DATASET RECORDS
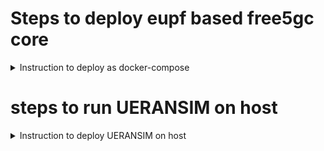 # Steps to deploy eupf based free5gc core


<details><summary>Instruction to deploy as docker-compose</summary>
<p>

### Deploy as docker-compose
Prerequisites

As metioned in free5gc::docker-compose repo:
- Prepared GTP5G kernel module needed to run the UPF
### Compile
```
sudo apt update && sudo apt install make
sudo apt install gcc
cd gtp5g
make clean && make
```

### Install kernel module
Install the module to the system and load automatically at boot
```
sudo make install

```

### Install Docker and Docker-Compose
```
cd
./ready -d -c

```

Actually we use vanilla free5gc::docker-compose with some overrides(see docker-compose.override.yml):
- free5gc-upf service is disabled
- edgecom-upf service is added
- edgecom-nat service is added
- grafana & prometheus services are added

So you can clone free5gc docker-compose and test free5gc upf, then add edgecom override files and feel the differences.


0. Run containers based on docker hub images:
   ```bash
   cd docker-compose
   docker compose pull
   docker compose up -d
   ```
### To undeploy everything
   ```
   docker compose rm

   ```
# After the above deployment 
The following containers should be running

# Next we need to create a subsriber in free5gc webUI

user: admin
password: free5gc
make sure the imsi number in subscriber and in ue_config.yaml file are same 
## PLMN id: 00101
## mcc : 001
## mnc : 01

Just change the PLMN id in free5gc webui




</p>
</details>

# steps to run UERANSIM on host
<details><summary>Instruction to deploy UERANSIM on  host</summary>
<p>
### We can now stop the ueransim container
  
```
docker stop ueransim_container_id
```

## Installation of ueransim
On our vm we install ueransim 

``` 
cd ~
git clone https://github.com/aligungr/UERANSIM
```
Dependencies to install ueransim
```
sudo apt install make
sudo apt install gcc
sudo apt install g++
sudo apt install libsctp-dev lksctp-tools
sudo apt install iproute2
sudo snap install cmake --classic
```
To build ueransim
```
cd ~/UERANSIM
make
```
And that's it. After successfully compiling the project, output binaries will be copied to ~/UERANSIM/build folder. And you should see the following files

    nr-gnb | Main executable for 5G gNB (RAN)
    nr-ue | Main executable for 5G UE
    nr-cli | CLI tool for 5G gNB and UE
    nr-binder | A tool for utilizing UE's internet connectivity.
    libdevbnd.so | A dynamic library for nr-binder

### Steps make nr-ue,nr-gnb,nr-cli,nr-binder as commands

```
cd ~/UERANSIM/build 
```
```
sudo mv nr-ue /usr/bin
sudo mv nr-gnb /usr/bin
sudo mv nr-cli /usr/bin
sudo mv nr-binder /usr/bin
```

## Create the config files for ue and gnb


#Establishing PDU session
After making the config file open different terminals of the vm and 
### On terminal 1 Run:
```
cd ~/UERANSIM/config
nr-gnb -c gnb_config.yaml

```
On success it should show something like:
```
2023-09-17 11:48:43.638] [sctp] [info] Trying to establish SCTP connection... (10.100.200.11:38412)
[2023-09-17 11:48:43.640] [sctp] [info] SCTP connection established (10.100.200.11:38412)
[2023-09-17 11:48:43.640] [sctp] [debug] SCTP association setup ascId[33]
[2023-09-17 11:48:43.640] [ngap] [debug] Sending NG Setup Request
[2023-09-17 11:48:43.642] [ngap] [debug] NG Setup Response received
[2023-09-17 11:48:43.642] [ngap] [info] NG Setup procedure is successful
```
Now after this 
### On terminal 2 Run:
```
cd ~/UERANSIM/config
nr-ue -c ue_config.yaml
```

On success it should show 
```
2023-09-17 11:53:26.495] [nas] [info] UE switches to state [MM-DEREGISTERED/PLMN-SEARCH]
[2023-09-17 11:53:26.495] [rrc] [debug] New signal detected for cell[1], total [1] cells in coverage
[2023-09-17 11:53:26.496] [nas] [info] Selected plmn[208/93]
[2023-09-17 11:53:26.496] [rrc] [info] Selected cell plmn[208/93] tac[1] category[SUITABLE]
[2023-09-17 11:53:26.496] [nas] [info] UE switches to state [MM-DEREGISTERED/PS]
[2023-09-17 11:53:26.496] [nas] [info] UE switches to state [MM-DEREGISTERED/NORMAL-SERVICE]
[2023-09-17 11:53:26.496] [nas] [debug] Initial registration required due to [MM-DEREG-NORMAL-SERVICE]
[2023-09-17 11:53:26.496] [nas] [debug] UAC access attempt is allowed for identity[0], category[MO_sig]
[2023-09-17 11:53:26.496] [nas] [debug] Sending Initial Registration
[2023-09-17 11:53:26.496] [nas] [info] UE switches to state [MM-REGISTER-INITIATED]
[2023-09-17 11:53:26.496] [rrc] [debug] Sending RRC Setup Request
[2023-09-17 11:53:26.496] [rrc] [info] RRC connection established
[2023-09-17 11:53:26.496] [rrc] [info] UE switches to state [RRC-CONNECTED]
[2023-09-17 11:53:26.496] [nas] [info] UE switches to state [CM-CONNECTED]
[2023-09-17 11:53:26.513] [nas] [debug] Authentication Request received
[2023-09-17 11:53:26.520] [nas] [debug] Security Mode Command received
[2023-09-17 11:53:26.520] [nas] [debug] Selected integrity[2] ciphering[0]
[2023-09-17 11:53:26.528] [nas] [debug] Registration accept received
[2023-09-17 11:53:26.529] [nas] [info] UE switches to state [MM-REGISTERED/NORMAL-SERVICE]
[2023-09-17 11:53:26.529] [nas] [debug] Sending Registration Complete
[2023-09-17 11:53:26.529] [nas] [info] Initial Registration is successful
[2023-09-17 11:53:26.529] [nas] [debug] Sending PDU Session Establishment Request
[2023-09-17 11:53:26.529] [nas] [debug] UAC access attempt is allowed for identity[0], category[MO_sig]
[2023-09-17 11:53:26.774] [nas] [debug] PDU Session Establishment Accept received
[2023-09-17 11:53:26.774] [nas] [info] PDU Session establishment is successful PSI[1]
[2023-09-17 11:53:26.785] [app] [info] Connection setup for PDU session[1] is successful, TUN interface[uesimtun0, 10.60.0.16] is up.

```

Now after uesimtun0 interface is created,we need to ping to check connectivity
```
ping -I uesimtun0 google.com
```


</p>
</details>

WORK REQUIRED
State how many lines of the listing above include the word "added". Give nothing but the number.

FINISHED TASK
3